The satellite was procured at the same time as its two predecessors, the Metop-A and Metop-B, but has been stored for later use. Europe's meteorological agencies have verified the capabilities of the spacecraft as it had its systems routinely checked while in storage.

It's a testament to the design of the system that it's still functional over a decade later and able to launch without any form of modernised digital technology or an upgrade. However, it is widely believed that most smartphones have more advanced technology than the rockets that put men on the moon in the 1960s.

The Metop series of satellites were purchased at the turn of the millennium, with Metop-A launching in 2006 and Metop-B going up in 2012. Both systems were expected to work for at least five years and the final instalment of the series will supply additional data to weather forecasters and work in a constellation with the other two until Metop-A's planed re-orbit in 2022.

These satellites are much smaller than the large geostationary spacecraft that capture images of developing weather activity, they also fly at lower, orbiting the Earth at only 800km above the ground. Most geostationary satellites sit some 36,000km above the equator.

The Metop satellites probe atmospheric conditions to gauge humidity and temperature at different heights and its introduction has had a direct impact on forecasting quality.
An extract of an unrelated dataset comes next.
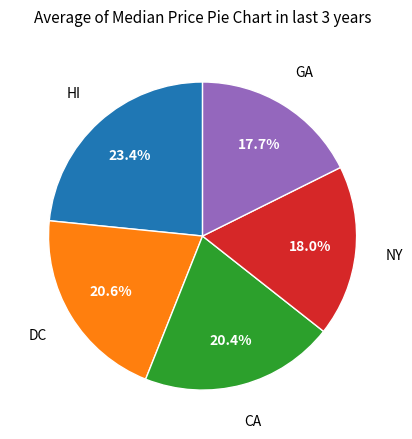

Does any single category account for the majority?

No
The data from the first two satellites are said to have reduced errors in the 24-hour lookahead by 27%.

"Through its positive impact on weather forecasts, EPS already produces socio-economic benefits of at least 5 billion per year in Europe, and we will do even better with a third satellite in operation," said Alain Ratier, Eumetsat's director general.

The satellites are operated from Eumetsat, from its headquarters in Darmstadt, Germany, and its design is overseen by Esa, which is currently working on the second generation of Metop satellites (Metop-SG).

"Metop-C also secures the transition with the EPS-SG system we are developing in cooperation with ESA, to launch a first Metop Second Generation satellite at the end of 2022," added Ratier.